━━ EXCERPT TO READ

Now then,,,,SOMETHING is changing your pH. Something that has come "in" the water from the outside, after the RO to effect the pH! Is the airstone putting in an Alkaloid! The container it fills have/had a residue of something? Maybe some Plaster dust settling into the container from the air? What to do???
Try sanitizing the stone/container/airline, everything that comes into contact with the RO water. Cover the container.
If your PPMs from the RO water are over like 20 PPM then you may need a new membrane.
At any rate you have some type of contamination going on as aerating RO does NOT raise the pH!
Always remember = SANITIZE, SANITIZE, CLEAN AGAIN and SANITIZE!

━━━━

**PROBLEMS AND TASKS**
a) Answer these questions using the RO water post above:
(i) Above roughly what PPM reading from the RO water might a new membrane be needed?
(ii) Besides being sanitized, what does the post say the container should have done to it?
(iii) According to the post, what does aerating RO water NOT do?
b) Reproduce the RO water post word for word, starting at "Now then,,,,SOMETHING is" and ending at "Cover the container.".
c) List every item that the RO water post says to sanitize.

━━ SOURCE DATA

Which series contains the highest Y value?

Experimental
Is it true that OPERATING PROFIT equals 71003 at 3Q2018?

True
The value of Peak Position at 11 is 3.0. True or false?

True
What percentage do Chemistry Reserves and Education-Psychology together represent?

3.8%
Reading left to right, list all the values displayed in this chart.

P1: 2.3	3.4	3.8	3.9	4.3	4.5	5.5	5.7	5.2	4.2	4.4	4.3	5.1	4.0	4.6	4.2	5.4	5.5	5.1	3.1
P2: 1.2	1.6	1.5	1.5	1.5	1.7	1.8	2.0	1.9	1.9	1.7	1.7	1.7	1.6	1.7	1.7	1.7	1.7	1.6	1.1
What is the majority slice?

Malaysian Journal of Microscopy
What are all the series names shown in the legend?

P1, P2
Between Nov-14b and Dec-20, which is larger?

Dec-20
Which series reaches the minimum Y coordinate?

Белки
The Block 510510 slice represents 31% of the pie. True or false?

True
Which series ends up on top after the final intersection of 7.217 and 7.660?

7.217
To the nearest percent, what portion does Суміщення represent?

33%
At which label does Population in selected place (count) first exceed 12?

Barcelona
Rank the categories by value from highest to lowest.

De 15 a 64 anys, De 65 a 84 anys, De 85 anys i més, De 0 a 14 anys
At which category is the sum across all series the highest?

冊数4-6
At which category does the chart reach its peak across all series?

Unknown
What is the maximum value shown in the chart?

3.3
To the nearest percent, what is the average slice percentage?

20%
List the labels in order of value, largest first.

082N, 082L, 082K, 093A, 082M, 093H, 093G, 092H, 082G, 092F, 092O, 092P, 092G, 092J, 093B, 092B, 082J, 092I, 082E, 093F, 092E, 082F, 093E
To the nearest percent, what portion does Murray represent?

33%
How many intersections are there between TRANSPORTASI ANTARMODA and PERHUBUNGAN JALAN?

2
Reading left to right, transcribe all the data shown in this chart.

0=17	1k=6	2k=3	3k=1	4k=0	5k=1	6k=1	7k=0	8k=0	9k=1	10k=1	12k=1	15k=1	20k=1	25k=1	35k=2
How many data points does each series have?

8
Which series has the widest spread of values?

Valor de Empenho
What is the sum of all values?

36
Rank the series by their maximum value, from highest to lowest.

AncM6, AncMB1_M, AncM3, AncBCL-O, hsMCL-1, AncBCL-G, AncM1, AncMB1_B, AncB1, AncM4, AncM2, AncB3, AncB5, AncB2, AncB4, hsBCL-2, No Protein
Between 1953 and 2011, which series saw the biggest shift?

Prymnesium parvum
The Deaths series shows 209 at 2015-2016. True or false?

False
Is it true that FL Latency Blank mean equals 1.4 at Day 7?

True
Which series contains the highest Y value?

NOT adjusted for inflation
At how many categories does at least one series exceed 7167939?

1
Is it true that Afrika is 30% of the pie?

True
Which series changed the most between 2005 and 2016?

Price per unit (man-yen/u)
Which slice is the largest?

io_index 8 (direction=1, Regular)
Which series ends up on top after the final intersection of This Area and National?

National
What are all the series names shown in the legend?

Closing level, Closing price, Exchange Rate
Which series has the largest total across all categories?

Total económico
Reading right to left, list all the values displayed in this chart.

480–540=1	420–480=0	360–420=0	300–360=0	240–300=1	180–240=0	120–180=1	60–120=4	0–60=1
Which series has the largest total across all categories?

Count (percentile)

━━━━

**ANSWERS TO THIS EXERCISE**
a)
(i) About 20 PPM
(ii) It should be covered.
(iii) It does not raise the pH.

b)
Now then,,,,SOMETHING is changing your pH. Something that has come "in" the water from the outside, after the RO to effect the pH! Is the airstone putting in an Alkaloid! The container it fills have/had a residue of something? Maybe some Plaster dust settling into the container from the air? What to do???
Try sanitizing the stone/container/airline, everything that comes into contact with the RO water. Cover the container.

c)
- stone
- container
- airline